対馬丸記念館では、犠牲者の遺品や生存者の証言が展示されており、戦争によって子供が犠牲になったという現実を生々しく今に伝えています。
旧海軍司令部壕
民間人の被害が大きくクローズアップされることの多い沖縄戦ですが、もちろん多くの兵士も犠牲になっています。

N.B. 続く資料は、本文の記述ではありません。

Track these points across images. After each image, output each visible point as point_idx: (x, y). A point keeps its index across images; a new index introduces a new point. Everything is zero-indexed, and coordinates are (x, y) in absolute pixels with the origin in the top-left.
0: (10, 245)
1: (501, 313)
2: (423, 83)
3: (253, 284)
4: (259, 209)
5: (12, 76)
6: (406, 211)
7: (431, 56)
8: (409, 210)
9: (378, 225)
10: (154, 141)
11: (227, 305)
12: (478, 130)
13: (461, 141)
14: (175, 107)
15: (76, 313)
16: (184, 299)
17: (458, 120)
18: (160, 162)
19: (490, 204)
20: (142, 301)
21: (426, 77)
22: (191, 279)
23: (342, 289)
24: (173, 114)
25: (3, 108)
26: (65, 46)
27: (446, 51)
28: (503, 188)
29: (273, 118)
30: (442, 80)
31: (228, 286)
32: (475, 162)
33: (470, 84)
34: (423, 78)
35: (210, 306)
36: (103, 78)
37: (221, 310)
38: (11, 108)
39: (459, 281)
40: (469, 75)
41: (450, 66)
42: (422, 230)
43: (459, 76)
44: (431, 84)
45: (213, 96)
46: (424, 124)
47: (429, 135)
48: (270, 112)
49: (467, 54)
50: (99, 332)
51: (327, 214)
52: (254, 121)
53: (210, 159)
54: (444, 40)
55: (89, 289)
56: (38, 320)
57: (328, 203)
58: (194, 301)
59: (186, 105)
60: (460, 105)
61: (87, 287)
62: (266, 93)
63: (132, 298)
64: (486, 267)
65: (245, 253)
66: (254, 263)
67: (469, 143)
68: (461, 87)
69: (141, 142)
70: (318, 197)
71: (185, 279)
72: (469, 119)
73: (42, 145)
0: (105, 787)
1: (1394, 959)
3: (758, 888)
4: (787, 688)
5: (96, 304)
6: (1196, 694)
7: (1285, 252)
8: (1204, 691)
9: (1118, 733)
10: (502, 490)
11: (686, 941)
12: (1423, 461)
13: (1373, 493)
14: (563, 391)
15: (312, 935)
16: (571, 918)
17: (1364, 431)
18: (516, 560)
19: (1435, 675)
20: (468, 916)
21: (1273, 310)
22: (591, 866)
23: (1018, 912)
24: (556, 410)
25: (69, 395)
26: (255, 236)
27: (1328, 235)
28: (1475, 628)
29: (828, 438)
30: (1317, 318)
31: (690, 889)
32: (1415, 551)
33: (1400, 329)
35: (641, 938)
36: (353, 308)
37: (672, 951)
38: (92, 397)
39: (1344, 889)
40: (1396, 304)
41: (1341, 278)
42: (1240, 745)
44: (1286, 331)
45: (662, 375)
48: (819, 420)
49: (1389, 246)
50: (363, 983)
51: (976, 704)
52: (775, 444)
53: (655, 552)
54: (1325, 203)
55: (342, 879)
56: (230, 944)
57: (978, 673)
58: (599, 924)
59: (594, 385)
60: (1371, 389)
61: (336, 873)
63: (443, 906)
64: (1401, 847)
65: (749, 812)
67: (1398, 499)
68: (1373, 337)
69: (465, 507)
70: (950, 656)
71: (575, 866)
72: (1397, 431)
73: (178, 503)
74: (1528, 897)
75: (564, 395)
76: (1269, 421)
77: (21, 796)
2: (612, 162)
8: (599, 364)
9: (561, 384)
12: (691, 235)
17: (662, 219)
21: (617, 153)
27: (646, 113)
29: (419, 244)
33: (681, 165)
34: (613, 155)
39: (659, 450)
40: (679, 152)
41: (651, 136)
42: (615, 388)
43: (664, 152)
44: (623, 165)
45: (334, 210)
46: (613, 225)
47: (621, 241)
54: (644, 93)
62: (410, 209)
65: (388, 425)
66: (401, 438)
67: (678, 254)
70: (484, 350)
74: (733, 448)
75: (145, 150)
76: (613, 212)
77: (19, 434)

旧海軍司令部壕は、4000人もの海軍兵士たちが悲惨な最期を遂げており、当時のままで保存されている貴重な戦争遺跡です。
壕の中には、自決時の手榴弾の跡などが生々しく残されており、当時の兵士たちの状況を肌で感じることができます。
併設資料館では沖縄戦や海軍に関する展示がなされているので、あわせて訪れてみてください。
糸数アブチラガマ(糸数壕)
先ほども触れた自然洞窟「ガマ」のひとつで、糸数アブチラガマは軍の陣地や周辺住民の壕として使われ、戦場が南下すると「南風原陸軍病院」の分室として利用されていました。
ガイドさんの丁寧な説明とともに、当時のガマの様子やひめゆり学徒隊の悲惨な状況をリアルに感じながら深く理解することができます。